15. The computer system according to claim 1, wherein the processing circuitry is configured to determine to exit engine stop freewheeling mode by restarting the engine using the controllable clutch.
16. A powertrain system comprising the computer system according to claim 1, an internal combustion engine, a controllable clutch, and a transmission arrangement arranged to be coupled to the internal combustion engine by means of the controllable clutch, and wherein the transmission arrangement further comprises an output shaft configured to be coupled to a driven axle of a set of drive wheels.
17. A vehicle comprising the powertrain system according to claim 16.

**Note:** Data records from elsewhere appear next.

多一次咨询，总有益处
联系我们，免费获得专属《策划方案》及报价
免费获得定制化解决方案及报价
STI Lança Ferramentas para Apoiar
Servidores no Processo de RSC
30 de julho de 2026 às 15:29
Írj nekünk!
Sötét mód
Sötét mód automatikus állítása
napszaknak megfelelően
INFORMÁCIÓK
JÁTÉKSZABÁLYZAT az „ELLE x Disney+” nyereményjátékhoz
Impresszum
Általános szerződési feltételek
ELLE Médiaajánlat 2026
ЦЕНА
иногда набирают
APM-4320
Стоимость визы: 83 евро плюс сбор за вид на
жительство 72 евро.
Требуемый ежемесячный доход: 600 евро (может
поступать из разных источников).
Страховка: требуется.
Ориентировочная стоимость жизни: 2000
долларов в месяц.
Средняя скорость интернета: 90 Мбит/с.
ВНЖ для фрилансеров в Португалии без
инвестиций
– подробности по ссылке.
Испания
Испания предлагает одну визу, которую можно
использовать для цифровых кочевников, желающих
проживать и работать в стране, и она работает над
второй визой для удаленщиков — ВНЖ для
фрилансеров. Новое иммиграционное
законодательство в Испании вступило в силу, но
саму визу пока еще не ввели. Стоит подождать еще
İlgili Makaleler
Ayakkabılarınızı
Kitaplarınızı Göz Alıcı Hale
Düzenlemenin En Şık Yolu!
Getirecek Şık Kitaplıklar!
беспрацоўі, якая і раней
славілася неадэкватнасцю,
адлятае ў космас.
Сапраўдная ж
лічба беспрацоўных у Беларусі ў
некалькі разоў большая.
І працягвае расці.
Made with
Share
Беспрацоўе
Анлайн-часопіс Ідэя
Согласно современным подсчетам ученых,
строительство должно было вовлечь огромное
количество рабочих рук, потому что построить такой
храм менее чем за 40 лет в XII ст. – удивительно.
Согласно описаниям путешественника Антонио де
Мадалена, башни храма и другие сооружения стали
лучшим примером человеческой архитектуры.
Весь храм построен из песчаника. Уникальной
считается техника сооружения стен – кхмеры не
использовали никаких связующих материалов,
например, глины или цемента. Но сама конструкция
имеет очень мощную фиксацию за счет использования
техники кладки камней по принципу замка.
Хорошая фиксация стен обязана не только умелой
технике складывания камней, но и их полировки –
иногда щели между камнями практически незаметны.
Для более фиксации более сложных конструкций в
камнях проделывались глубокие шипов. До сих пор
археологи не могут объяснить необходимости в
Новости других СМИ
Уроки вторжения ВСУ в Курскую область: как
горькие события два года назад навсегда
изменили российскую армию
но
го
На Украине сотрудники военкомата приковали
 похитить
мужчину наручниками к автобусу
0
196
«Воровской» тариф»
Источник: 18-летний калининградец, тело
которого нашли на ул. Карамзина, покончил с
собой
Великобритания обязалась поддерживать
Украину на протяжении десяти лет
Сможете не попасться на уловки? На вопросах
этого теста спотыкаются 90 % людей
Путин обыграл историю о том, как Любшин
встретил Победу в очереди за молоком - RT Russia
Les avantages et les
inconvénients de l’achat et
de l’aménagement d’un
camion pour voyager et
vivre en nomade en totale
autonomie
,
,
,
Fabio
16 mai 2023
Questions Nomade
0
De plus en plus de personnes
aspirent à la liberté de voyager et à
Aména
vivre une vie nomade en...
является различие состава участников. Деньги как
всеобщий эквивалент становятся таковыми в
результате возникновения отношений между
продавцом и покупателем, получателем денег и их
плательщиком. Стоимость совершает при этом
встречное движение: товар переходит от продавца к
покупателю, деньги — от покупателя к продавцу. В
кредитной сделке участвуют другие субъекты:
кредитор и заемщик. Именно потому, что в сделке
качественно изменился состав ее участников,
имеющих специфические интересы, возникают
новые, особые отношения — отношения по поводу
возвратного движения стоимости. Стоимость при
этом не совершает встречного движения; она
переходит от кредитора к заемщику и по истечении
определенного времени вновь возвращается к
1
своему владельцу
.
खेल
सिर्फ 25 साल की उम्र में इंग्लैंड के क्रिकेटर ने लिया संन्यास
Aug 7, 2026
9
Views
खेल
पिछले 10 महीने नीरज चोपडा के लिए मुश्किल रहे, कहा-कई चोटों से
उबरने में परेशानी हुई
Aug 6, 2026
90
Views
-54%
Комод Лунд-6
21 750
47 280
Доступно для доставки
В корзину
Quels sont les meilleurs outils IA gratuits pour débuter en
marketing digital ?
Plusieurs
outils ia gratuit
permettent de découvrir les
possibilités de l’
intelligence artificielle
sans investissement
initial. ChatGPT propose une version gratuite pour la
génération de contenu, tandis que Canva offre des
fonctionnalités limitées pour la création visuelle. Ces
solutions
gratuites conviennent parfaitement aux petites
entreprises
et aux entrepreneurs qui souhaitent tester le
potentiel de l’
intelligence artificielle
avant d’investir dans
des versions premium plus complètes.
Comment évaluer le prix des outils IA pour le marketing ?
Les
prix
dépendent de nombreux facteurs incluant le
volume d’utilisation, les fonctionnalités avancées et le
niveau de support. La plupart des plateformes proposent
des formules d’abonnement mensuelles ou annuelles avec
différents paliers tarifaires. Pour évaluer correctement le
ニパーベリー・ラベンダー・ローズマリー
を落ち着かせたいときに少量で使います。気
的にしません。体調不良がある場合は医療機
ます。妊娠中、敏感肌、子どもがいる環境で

18. A computer-implemented method for controlling a powertrain system of a vehicle, the powertrain system comprising an internal combustion engine connectable to one or more drive wheels, the powertrain system being operable in a number of operational modes, including at least an engine stop freewheeling mode, in which an output shaft of the engine is non-rotating, and the engine is disconnected from the one or more drive wheels, wherein the method comprises:
determining, during the engine stop freewheeling mode, and by processing circuitry of a computer system, that a position of a gear engaging device is different from an expected position of the gear engaging device for an engaged gear; and
determining, by processing circuitry of the computer system, to return the gear engaging device to the expected position in response to that the position of the gear engaging device is determined to be different from the expected position, determine to return the gear engaging device to the expected position.
19. A computer program product comprising program code for performing, when executed by the processing circuitry, the method of claim 18.
20. A non-transitory computer-readable storage medium comprising instructions, which when executed by the processing circuitry, cause the processing circuitry to perform the method of claim 18.